Dive Brief:
- The new Georgia Composting Council is planning to boost composting in the state via a combination of education, partnerships and legislative advocacy. The group’s members, which include CompostNow and ERTH Products, also plan to continue their work supporting agriculture in the state with their finished product.
- Food waste in Georgia totals more than 800,000 tons, about 12% of landfilled waste in the state. Nearly half of that waste comes from the Atlanta area, according to an announcement from the group.
- David Paull, chief impact officer with CompostNow and a member of the group, said his company has worked to navigate a difficult permitting environment in the state, and plan to push for a simpler process for future composting facilities in Georgia.
Dive Insight:
This is the U.S. Composting Council's sixteenth state chapter, which is working to advance the use of composting as a means of beneficially reusing organic waste. The chapter was formed under the auspices of the Georgia Recycling Coalition.
Gloria Hardegree, executive director of the coalition, said in a February statement the new organization would “elevate sustainable materials management and improve soil health via composting organic materials” in facilities of all sizes, “assuring all Georgians have access to composting options and education.”
CompostNow was founded in North Carolina and now serves four states, including South Carolina and Ohio. It mainly serves the Atlanta metro area in Georgia. The company began collecting scraps in the Atlanta market in 2012 and at first relied on a network of farms with small composting operations to process the residuals.
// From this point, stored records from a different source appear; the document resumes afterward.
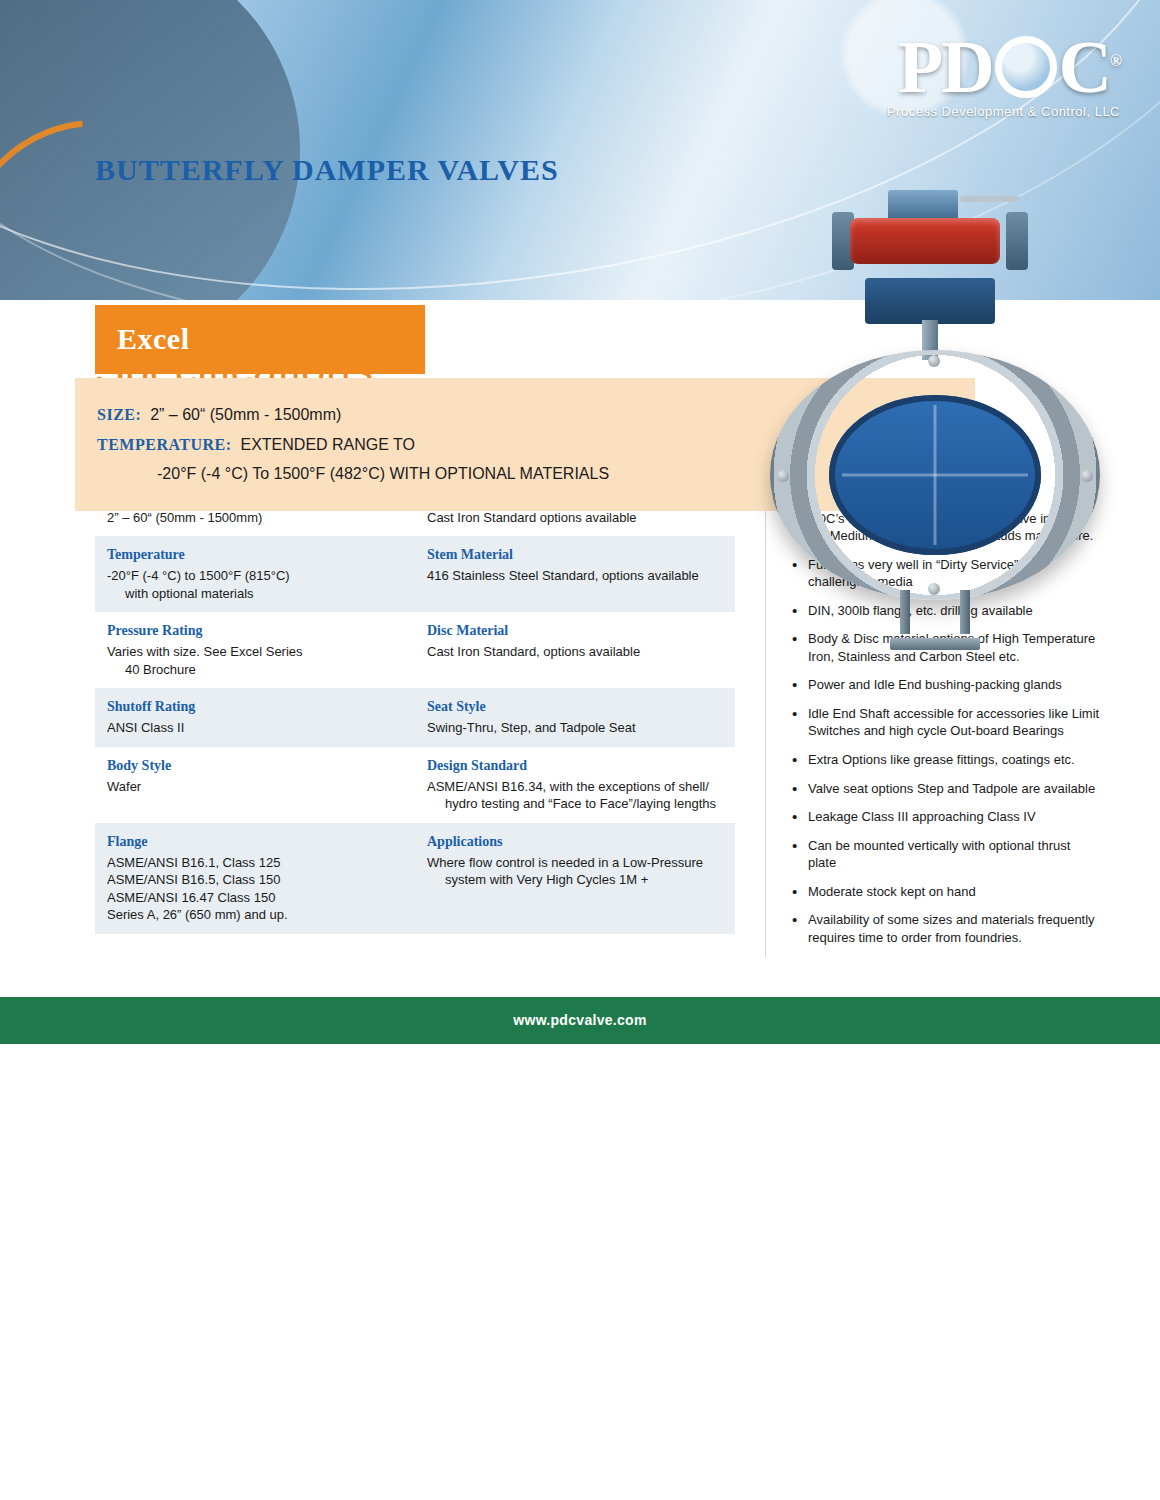PD C®
Process Development & Control, LLC
Butterfly Damper Valves
Excel
SIZE: 2” – 60“ (50mm - 1500mm)
TEMPERATURE: EXTENDED RANGE TO
-20°F (-4 °C) To 1500°F (482°C) WITH OPTIONAL MATERIALS
Specifications
BUTTERFLY DAMPER VALVE: Excel– Series 40
| Size Range 2” – 60“ (50mm - 1500mm) | Body Material Cast Iron Standard options available |
| Temperature -20°F (-4 °C) to 1500°F (815°C) with optional materials | Stem Material 416 Stainless Steel Standard, options available |
| Pressure Rating Varies with size. See Excel Series 40 Brochure | Disc Material Cast Iron Standard, options available |
| Shutoff Rating ANSI Class II | Seat Style Swing-Thru, Step, and Tadpole Seat |
| Body Style Wafer | Design Standard ASME/ANSI B16.34, with the exceptions of shell/ hydro testing and “Face to Face”/laying lengths |
| Flange ASME/ANSI B16.1, Class 125 ASME/ANSI B16.5, Class 150 ASME/ANSI 16.47 Class 150 Series A, 26” (650 mm) and up. | Applications Where flow control is needed in a Low-Pressure system with Very High Cycles 1M + |
Design Features
PDC’s Premium Butterfly Damper Valve includes the Medium Duty upgrades and adds many more.
Functions very well in “Dirty Service” and challenging media
DIN, 300lb flange, etc. drilling available
Body & Disc material options of High Temperature Iron, Stainless and Carbon Steel etc.
Power and Idle End bushing-packing glands
Idle End Shaft accessible for accessories like Limit Switches and high cycle Out-board Bearings
Extra Options like grease fittings, coatings etc.
Valve seat options Step and Tadpole are available
Leakage Class III approaching Class IV
Can be mounted vertically with optional thrust plate
Moderate stock kept on hand
Availability of some sizes and materials frequently requires time to order from foundries.
www.pdcvalve.com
Over time, CompostNow outgrew that network. But existing permits available in the state either allowed for small, backyard style composting or a large-scale industrial facility, neither of which served the kind of mid-sized operation CompostNow wanted to create. The company began working with several partners, including the nonprofit Food Well Alliance, U.S. EPA Region 4, Georgia Tech University and the Georgia Recycling Coalition to create and secure a new type of permit for a composting facility in the Atlanta area.
“Part of the challenge in the state of Georgia for infrastructure to develop was that the composting rules and regulations were really prohibitive for a smaller class facility to get started,” Paull said. “There was very little middle ground.”
CompostNow’s Georgia facility currently handles about 4,000 tons of green waste and 2,000 tons of food waste annually. But Paull believes there’s plenty more potential in the area for composting.
In 2022, the city received a roughly $300,000 Composting and Food Waste Reduction grant from the U.S. Department of Agriculture. CompostNow is setting up drop-off sites and collecting the waste in a partnership with the city funded by the grant, Paull said.
As part of a two-year pilot funded by the grant, CompostNow is also returning finished compost to urban farmers, with a focus on Black and Indigenous partners, in partnership with Food Well Alliance.
"More and more cities are wanting to make this happen," Paull said. "The city of Atlanta has been unique in some ways because a lot of this work from them has been led from the standpoint of urban agriculture."
Additional composters are also looking forward to growing support for composting in the state of Georgia. Wayne King, founder of compost manufacturer ERTH Products, said in a statement the creation of a local chapter of the U.S. Composting Council would “provide the necessary resources to grow infrastructure development in Georgia with an eye toward uniformity across state lines.”
Paull said the first year of the chapter will mostly be about building education and awareness to communities around the state. But he said the group already has its eye on legislative priorities, including opening up agriculturally zoned lands to composting, and getting composting included in local and regional waste management plans.
“We're at this juncture of where professionalization of the industry is really important,” Paull said. “All of those beneficial things that compost achieves should have an industry body and voice supporting it within the state.”